## Collected data entries
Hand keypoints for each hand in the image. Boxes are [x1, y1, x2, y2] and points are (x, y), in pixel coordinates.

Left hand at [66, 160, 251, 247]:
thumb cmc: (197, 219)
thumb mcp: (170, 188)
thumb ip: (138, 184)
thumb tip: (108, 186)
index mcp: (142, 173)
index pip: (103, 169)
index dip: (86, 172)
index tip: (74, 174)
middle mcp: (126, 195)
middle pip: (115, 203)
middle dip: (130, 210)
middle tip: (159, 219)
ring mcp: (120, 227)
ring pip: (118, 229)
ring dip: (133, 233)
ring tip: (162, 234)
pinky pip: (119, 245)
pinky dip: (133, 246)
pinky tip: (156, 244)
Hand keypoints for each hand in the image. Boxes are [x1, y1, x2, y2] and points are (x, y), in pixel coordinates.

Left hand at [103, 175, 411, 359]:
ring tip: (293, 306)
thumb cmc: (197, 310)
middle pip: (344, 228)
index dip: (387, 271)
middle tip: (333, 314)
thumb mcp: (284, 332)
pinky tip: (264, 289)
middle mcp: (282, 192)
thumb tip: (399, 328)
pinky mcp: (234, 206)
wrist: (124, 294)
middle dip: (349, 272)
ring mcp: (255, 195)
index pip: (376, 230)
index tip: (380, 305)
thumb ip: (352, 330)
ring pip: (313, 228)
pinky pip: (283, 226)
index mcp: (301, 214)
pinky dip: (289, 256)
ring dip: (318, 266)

---

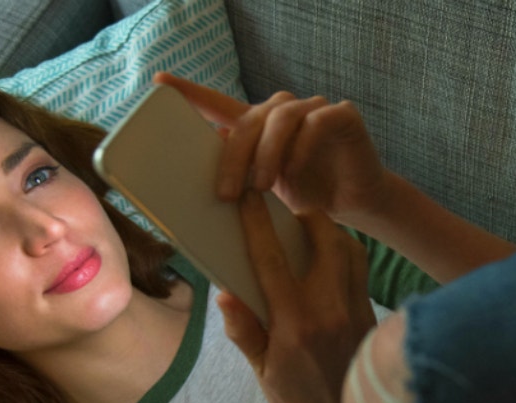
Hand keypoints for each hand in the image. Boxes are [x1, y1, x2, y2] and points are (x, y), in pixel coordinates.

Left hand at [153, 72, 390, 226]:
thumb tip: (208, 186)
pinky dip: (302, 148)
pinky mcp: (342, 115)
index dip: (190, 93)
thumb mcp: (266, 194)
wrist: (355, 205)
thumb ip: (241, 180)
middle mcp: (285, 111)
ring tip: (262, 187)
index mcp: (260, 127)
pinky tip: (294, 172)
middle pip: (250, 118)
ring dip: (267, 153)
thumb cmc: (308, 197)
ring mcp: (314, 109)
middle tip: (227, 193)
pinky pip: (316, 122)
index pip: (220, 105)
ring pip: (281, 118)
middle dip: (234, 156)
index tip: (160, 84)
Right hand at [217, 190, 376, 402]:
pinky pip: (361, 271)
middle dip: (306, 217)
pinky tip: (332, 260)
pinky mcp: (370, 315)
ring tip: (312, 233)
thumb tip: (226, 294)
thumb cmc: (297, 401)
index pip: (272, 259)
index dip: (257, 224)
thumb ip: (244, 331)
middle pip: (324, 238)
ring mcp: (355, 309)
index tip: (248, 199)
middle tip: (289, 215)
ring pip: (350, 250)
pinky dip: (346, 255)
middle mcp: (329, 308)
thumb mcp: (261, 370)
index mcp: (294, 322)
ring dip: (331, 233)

## Problem statement
Please output exactly the lines between the one holding "wrist: (124, 294)" and the one holding "ring dip: (318, 266)" in the records above, inclusive, and nothing more.

## Written response
wrist: (124, 294)
middle dip: (349, 272)
ring mcp: (255, 195)
index pip: (376, 230)
index tip: (380, 305)
thumb ip: (352, 330)
ring pip: (313, 228)
pinky pip: (283, 226)
index mcp: (301, 214)
pinky dip: (289, 256)
ring dip: (318, 266)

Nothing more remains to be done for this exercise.